Approaching LCR 4.0
Heap & Partners wished to explore the application of additive manufacturing, focusing on improving existing 3D models and Computer-Aided Design (CAD) data skills in order to develop a 3D printed equivalent of a product. A 3D printed model could be used as a proof of concept prior to further investments and design decisions.
Heap and Partners also wanted to look into an Augmented Reality (AR) app which would allow users to explore the internal workings and components of one of the company’s valve designs.
The Virtual Engineering Centre and Science Technology Facilities Council’s (STFC) Hartree Centre saw an opportunity to pair the two technologies as a collaborative project.
Campus Technology Hub (STFC) worked closely with Heap and Partner’s in-house design team to review and prepare an existing CAD of a large valve assembly for use in 3D printing. CTH defined moving parts and functionality of the 3D print, eventually creating a scaled down 3D printed prototype.
The Virtual Engineering Centre then produced an iOS based AR program using industry standard tools, based upon a CAD drawing supplied by Heap and Partners which act as a companion technology to the 3D printed valve.

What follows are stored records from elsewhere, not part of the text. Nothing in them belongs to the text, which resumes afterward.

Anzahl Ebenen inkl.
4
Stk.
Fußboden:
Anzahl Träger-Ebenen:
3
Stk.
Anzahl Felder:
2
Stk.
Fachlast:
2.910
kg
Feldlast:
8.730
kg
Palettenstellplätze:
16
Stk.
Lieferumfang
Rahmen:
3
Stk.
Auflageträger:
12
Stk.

The VEC has taken us into new areas and introduced us to new and innovative technologies, which have truly helped to transform our business. It was a wonderful collaboration.David Millar, Managing Director of Heap and Partners
STFC’s additive manufacturing team developed a valve model after revision to the size of clearances, intersecting and overlapping surfaces to allow for a smooth assembly. During a review process, Hartree’s experts offered greater insight to how the CAD model could be tailored for use in 3D printing. The result was one of the largest 3D prints produced by Campus Technology Hub (STFC).

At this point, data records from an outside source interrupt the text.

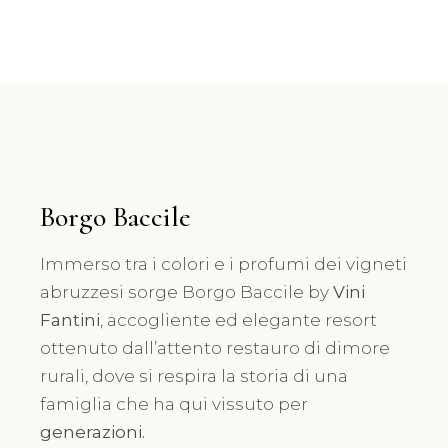
Borgo Baccile
Immerso tra i colori e i profumi dei vigneti
abruzzesi sorge Borgo Baccile by
Vini
Fantini
, accogliente ed elegante resort
ottenuto dall’attento restauro di dimore
rurali, dove si respira la storia di una
famiglia che ha qui vissuto per
generazioni.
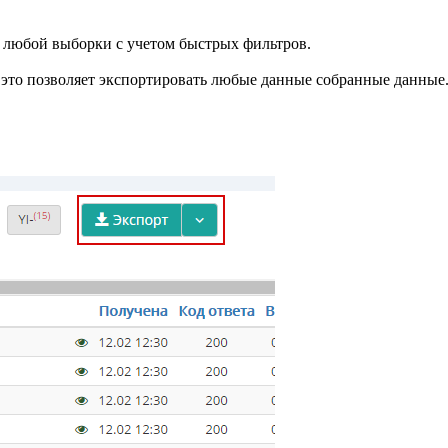
з любой выборки с учетом быстрых фильтров.
 это позволяет экспортировать любые данные собранные данные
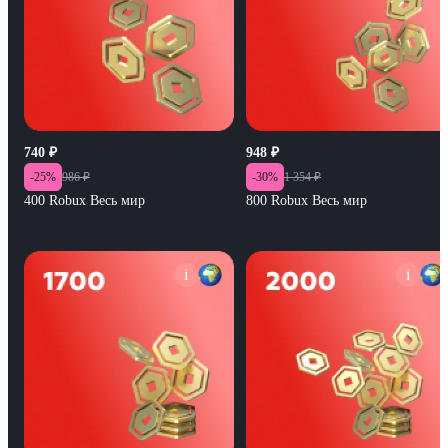
740
₽
948
₽
-
25
%
986
₽
-
30
%
1 354
₽
400 Robux Весь мир
800 Robux Весь мир
i
i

The Virtual Engineering Centre successfully developed an AR app which operates in conjunction with the 3D printed valve. Using a tablet base application, Heap and Partners can employ this for marketing and client communication in addition to maintenance and training.

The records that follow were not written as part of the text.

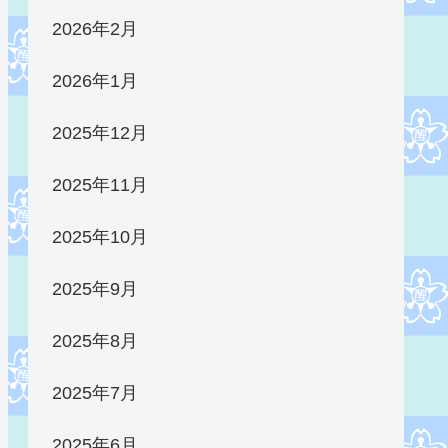
2026年2月
2026年1月
2025年12月
2025年11月
2025年10月
2025年9月
2025年8月
2025年7月
2025年6月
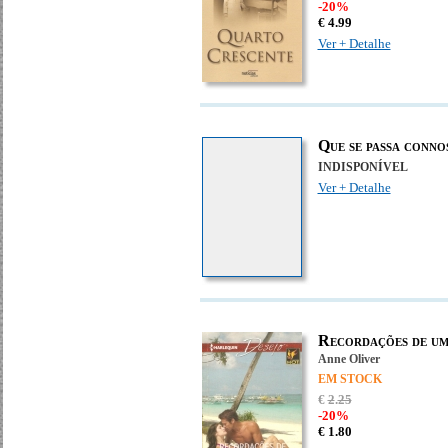
-20%
€
4.
99
Ver + Detalhe
Que se passa conno
INDISPONÍVEL
Ver + Detalhe
Recordações de um
Anne Oliver
EM STOCK
€
2
.
25
-20%
€
1.
80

The app uses a QR code or object recognition as a trigger, whilst presenting an X-ray style AR representation of the internal workings of the valve. By highlighting a component, the user is presented with a summary of the features and technical data associated with the highlighted component, helping to expand user knowledge and awareness.
Working into the future
The Virtual Engineering Centre developed the AR application using commercially available and industry standard software packages. Heap and Partners have been supplied copies of the software model to allow for further development of the demonstrator into a commercial product.
This project demonstrates how an existing asset and skill set can be complimented quickly and easily by the adoption of Industry 4.0 technologies.
Within a few days of the project completion, Heap and Partners showcased the AR application at a trade event in Aberdeen and have also invested in a 3D printer which is to be used to undertake both development work and fulfil orders including rapid prototyping.